* Requirements:
a. From the forum excerpt on spaghetti sauce, print the part that begins at the words "My grandma's spaghetti" and stops after the words "work in progress.".
b. Answer these questions from the forum excerpt on spaghetti sauce:
(i) What color was the grandma's spaghetti always?
(ii) Which herb does the quoted post say there is lots of?
(iii) For which three items does the quoted post ask about substitutes?

My grandma's spaghetti was always orange. I'm not sure why. It was a lot different than mine, but I liked it.

Worth1 August 1, 2019 08:31 AM

[QUOTE=shule1;742812]Thanks, Worth. That's awesome that you got tarragon to work well in a spaghetti sauce recipe. Tarragon in sauce can really give the noodles a nice texture, but when I experimented with tarragon in spaghetti sauce, getting it to taste good was still a work in progress.

We've got lots of tarragon! No shortage there.

Are there any substitutes for the muscato, champagne and vermouth, by chance?[/QUOTE]

I would think any like it would work.
No Champagne just a flute.
More later.

* Data supplied:
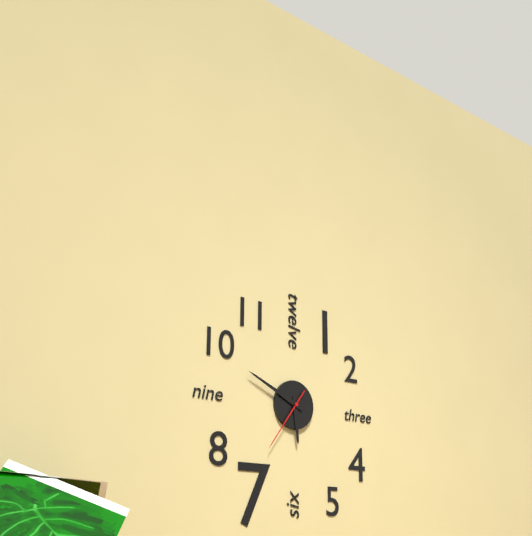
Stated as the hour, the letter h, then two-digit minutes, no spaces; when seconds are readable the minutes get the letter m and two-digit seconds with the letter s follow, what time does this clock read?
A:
5h49m36s
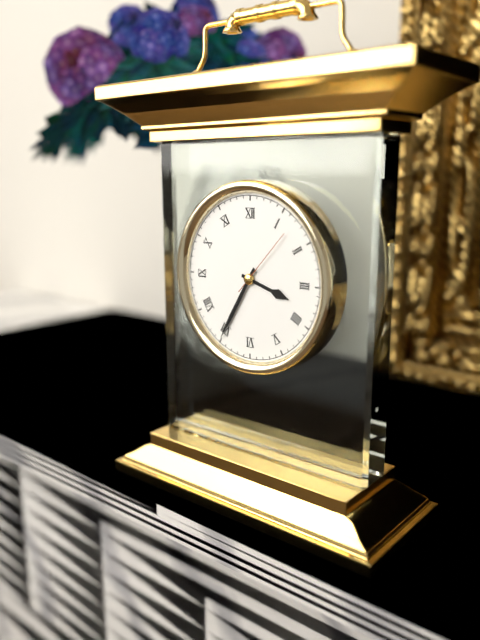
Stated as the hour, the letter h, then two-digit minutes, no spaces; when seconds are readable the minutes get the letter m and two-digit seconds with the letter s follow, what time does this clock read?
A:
3h35m07s
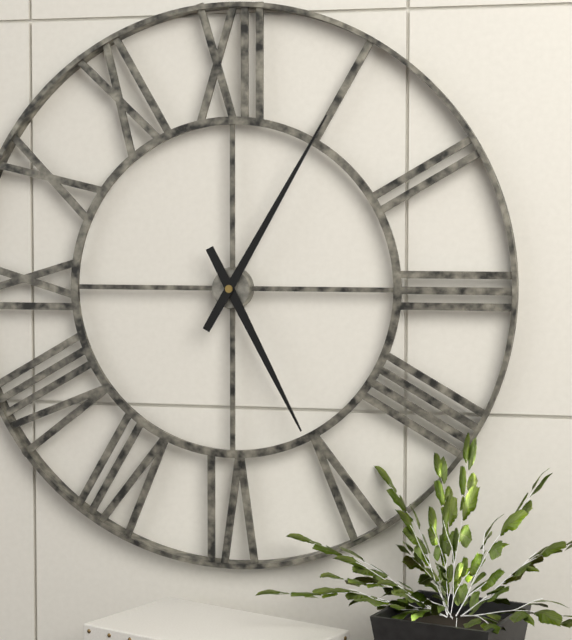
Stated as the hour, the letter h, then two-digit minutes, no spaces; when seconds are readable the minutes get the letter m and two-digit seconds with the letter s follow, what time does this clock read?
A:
5h05
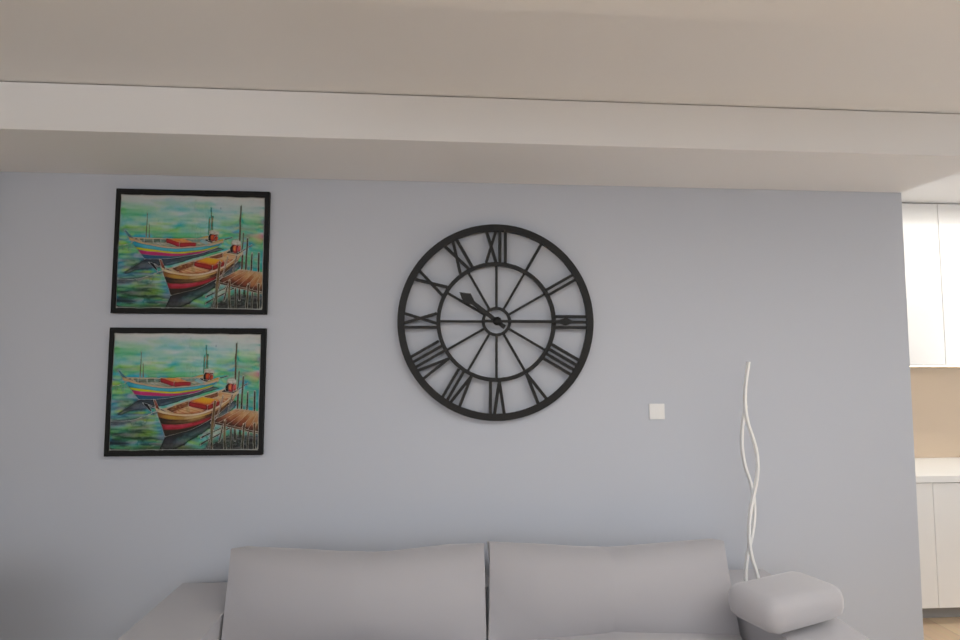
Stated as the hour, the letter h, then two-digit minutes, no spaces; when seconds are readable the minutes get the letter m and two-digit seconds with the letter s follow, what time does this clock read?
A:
10h15
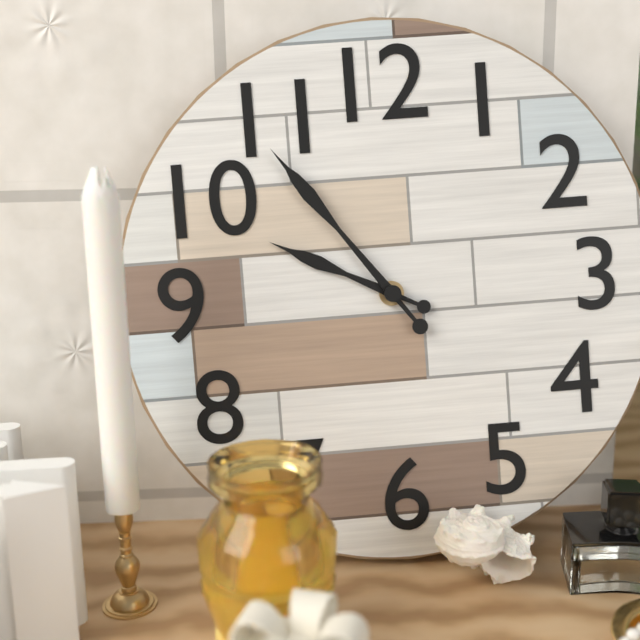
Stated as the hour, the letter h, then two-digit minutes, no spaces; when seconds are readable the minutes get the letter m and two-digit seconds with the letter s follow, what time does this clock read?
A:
9h54
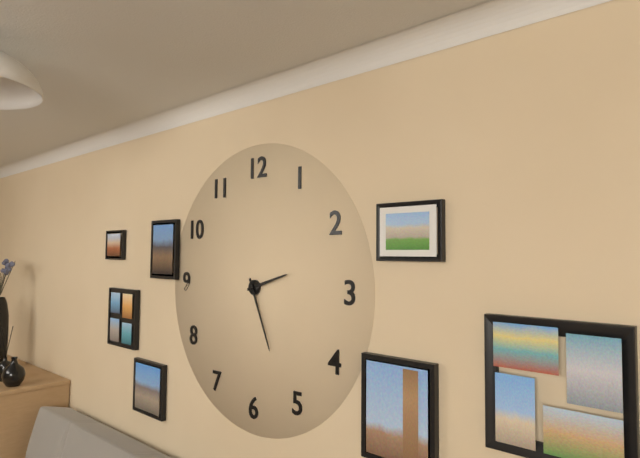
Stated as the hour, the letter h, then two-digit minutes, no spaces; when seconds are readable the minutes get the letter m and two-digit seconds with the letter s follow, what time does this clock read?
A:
2h26
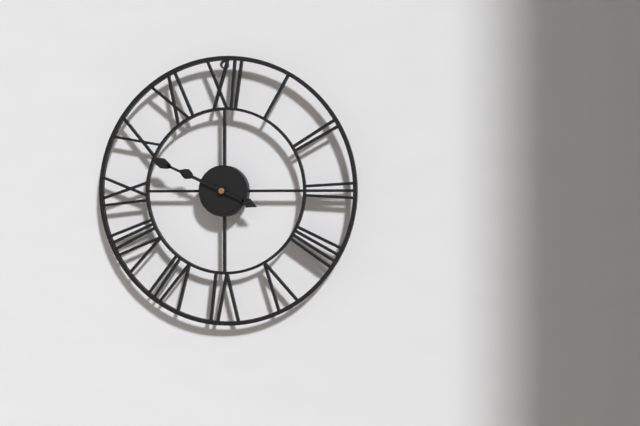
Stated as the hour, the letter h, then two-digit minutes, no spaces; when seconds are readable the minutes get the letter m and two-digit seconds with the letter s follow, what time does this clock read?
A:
9h49
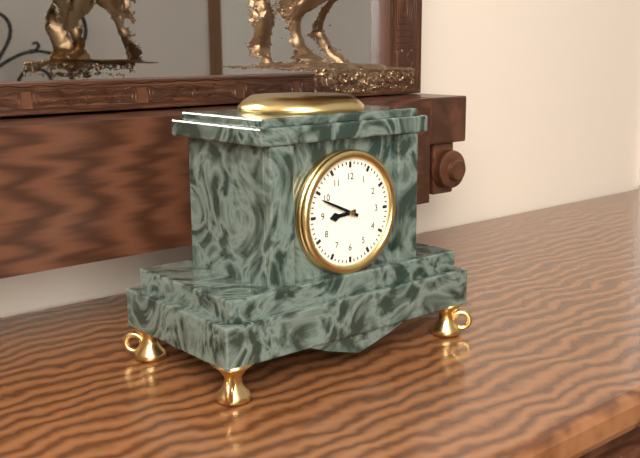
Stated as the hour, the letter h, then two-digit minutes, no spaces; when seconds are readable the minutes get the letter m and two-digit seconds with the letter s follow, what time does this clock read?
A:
8h49
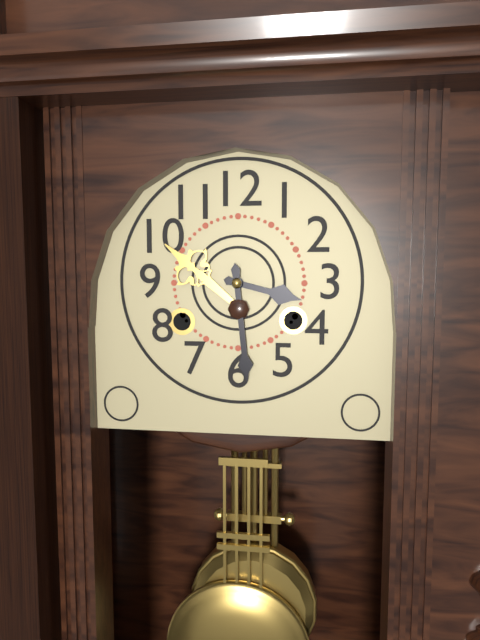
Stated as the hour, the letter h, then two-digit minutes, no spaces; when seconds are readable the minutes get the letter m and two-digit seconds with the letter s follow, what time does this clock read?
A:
3h29
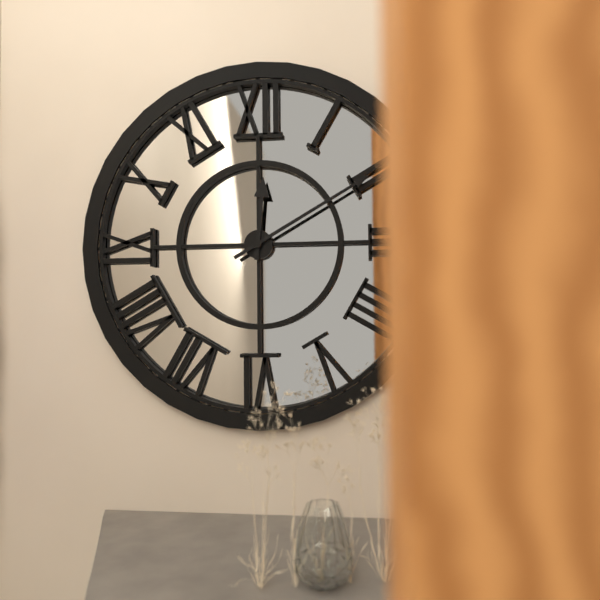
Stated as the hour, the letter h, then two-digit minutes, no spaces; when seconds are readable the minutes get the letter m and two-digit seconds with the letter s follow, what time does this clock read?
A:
12h10
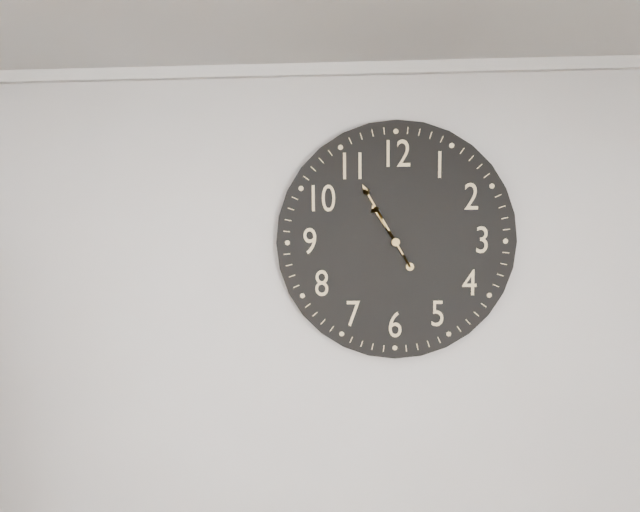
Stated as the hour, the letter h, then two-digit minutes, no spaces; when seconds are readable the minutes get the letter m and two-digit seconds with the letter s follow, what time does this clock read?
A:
10h55
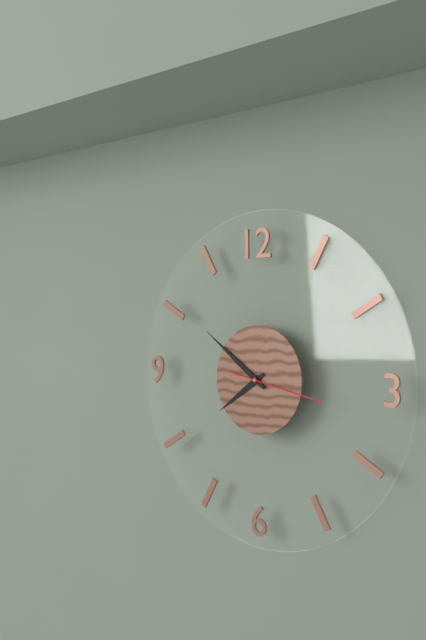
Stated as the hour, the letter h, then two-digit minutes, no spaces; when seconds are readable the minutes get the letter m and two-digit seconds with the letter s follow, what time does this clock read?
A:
7h51m17s
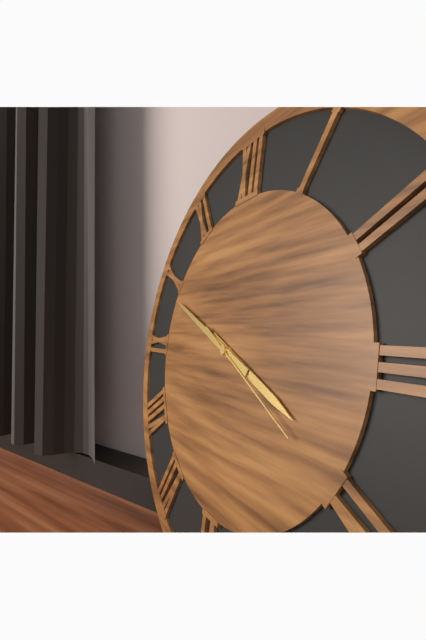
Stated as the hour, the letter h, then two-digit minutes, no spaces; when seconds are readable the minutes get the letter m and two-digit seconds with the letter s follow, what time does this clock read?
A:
3h49m20s
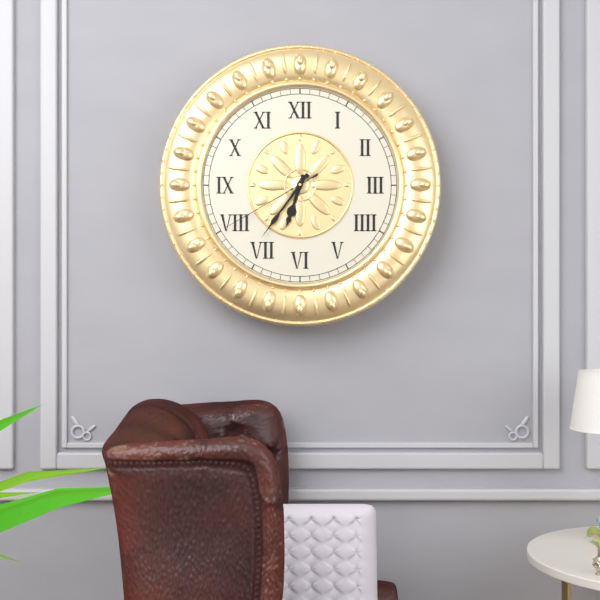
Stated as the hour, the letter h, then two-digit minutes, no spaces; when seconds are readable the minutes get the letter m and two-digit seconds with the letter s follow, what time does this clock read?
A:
6h36m40s
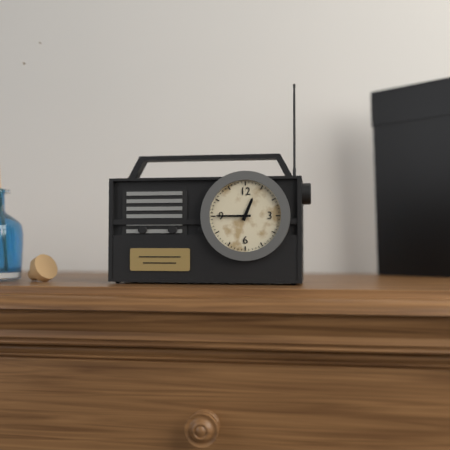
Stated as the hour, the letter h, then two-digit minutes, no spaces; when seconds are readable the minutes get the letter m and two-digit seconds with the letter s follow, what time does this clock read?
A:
12h45
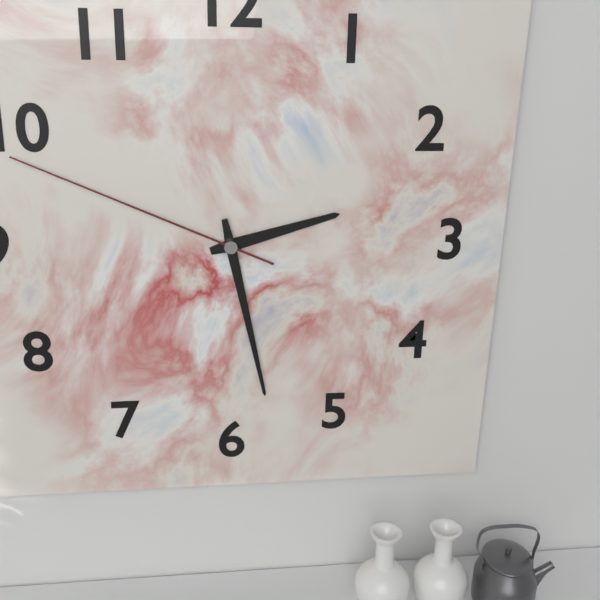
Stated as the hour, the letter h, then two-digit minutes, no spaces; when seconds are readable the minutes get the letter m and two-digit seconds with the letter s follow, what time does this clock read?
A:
2h28m49s
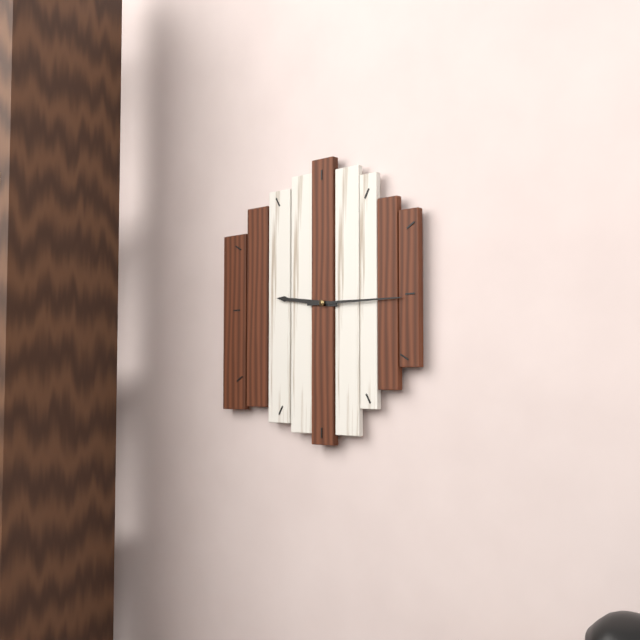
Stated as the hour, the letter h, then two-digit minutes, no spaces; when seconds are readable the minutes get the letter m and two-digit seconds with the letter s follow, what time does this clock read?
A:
9h15
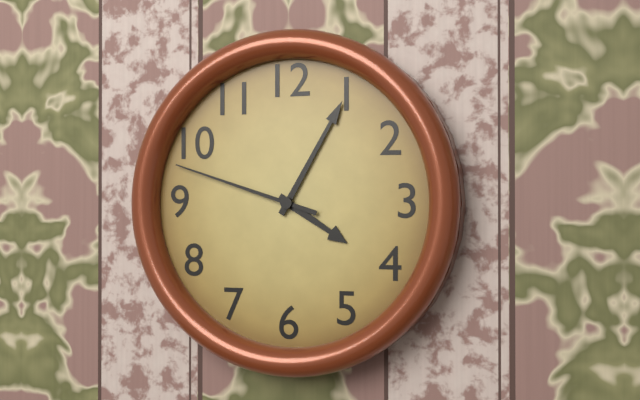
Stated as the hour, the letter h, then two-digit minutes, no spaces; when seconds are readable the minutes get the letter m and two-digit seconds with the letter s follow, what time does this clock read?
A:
4h05m48s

* Answer set:
a.
My grandma's spaghetti was always orange. I'm not sure why. It was a lot different than mine, but I liked it.

Worth1 August 1, 2019 08:31 AM

[QUOTE=shule1;742812]Thanks, Worth. That's awesome that you got tarragon to work well in a spaghetti sauce recipe. Tarragon in sauce can really give the noodles a nice texture, but when I experimented with tarragon in spaghetti sauce, getting it to taste good was still a work in progress.

b.
(i) Orange.
(ii) Tarragon.
(iii) The muscato, champagne and vermouth.